▸ **What needs to be done**:
Return the records exactly as they stand, and keep the pictures out of the copy.

Circuit design data:
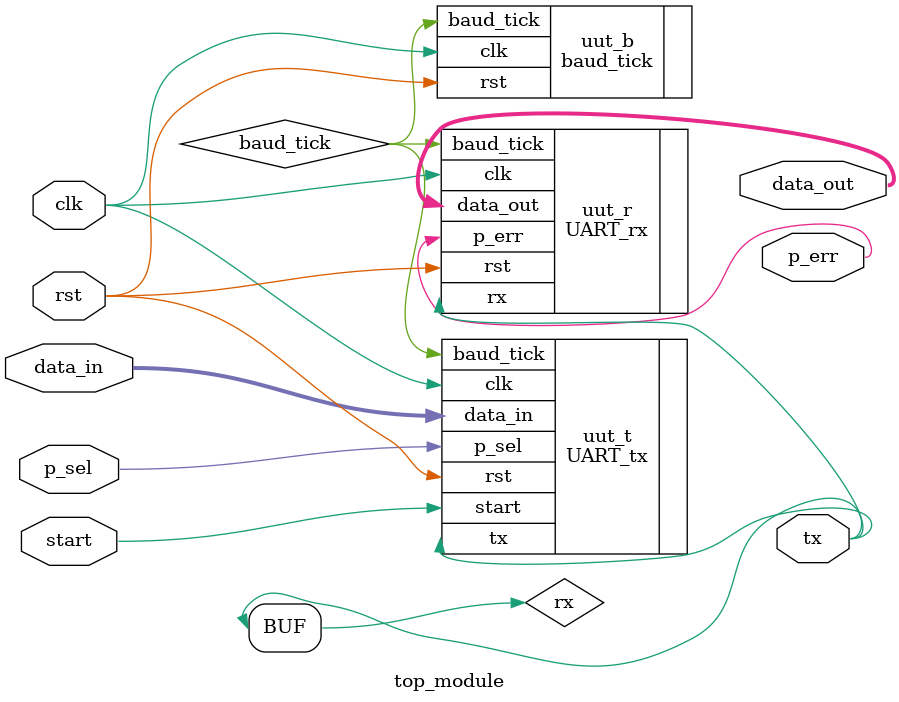
<source format=v>
module top_module(
	input clk,
	input rst,
	input start,
    input [6:0]data_in,
	input p_sel,

    output tx,
    output [6:0]data_out,
	output p_err);


wire baud_tick;
baud_tick uut_b( .clk(clk),
	   	 .rst(rst),
	   	 .baud_tick(baud_tick));

UART_tx   uut_t( .clk(clk),
	   	 .rst(rst),
	   	 .start(start),
	   	 .data_in(data_in),
	  	 .p_sel(p_sel),
		 .baud_tick(baud_tick),
	   	 .tx(tx));

UART_rx   uut_r( .clk(clk),
	  	 .rst(rst),
	  	 .baud_tick(baud_tick),
	  	 .rx(rx),
	   	 .p_err(p_err),
	   	 .data_out(data_out));
assign rx=tx;
endmodule

</source>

▸ **Answer**:
<source format=v>
module top_module(
	input clk,
	input rst,
	input start,
    input [6:0]data_in,
	input p_sel,

    output tx,
    output [6:0]data_out,
	output p_err);


wire baud_tick;
baud_tick uut_b( .clk(clk),
	   	 .rst(rst),
	   	 .baud_tick(baud_tick));

UART_tx   uut_t( .clk(clk),
	   	 .rst(rst),
	   	 .start(start),
	   	 .data_in(data_in),
	  	 .p_sel(p_sel),
		 .baud_tick(baud_tick),
	   	 .tx(tx));

UART_rx   uut_r( .clk(clk),
	  	 .rst(rst),
	  	 .baud_tick(baud_tick),
	  	 .rx(rx),
	   	 .p_err(p_err),
	   	 .data_out(data_out));
assign rx=tx;
endmodule

</source>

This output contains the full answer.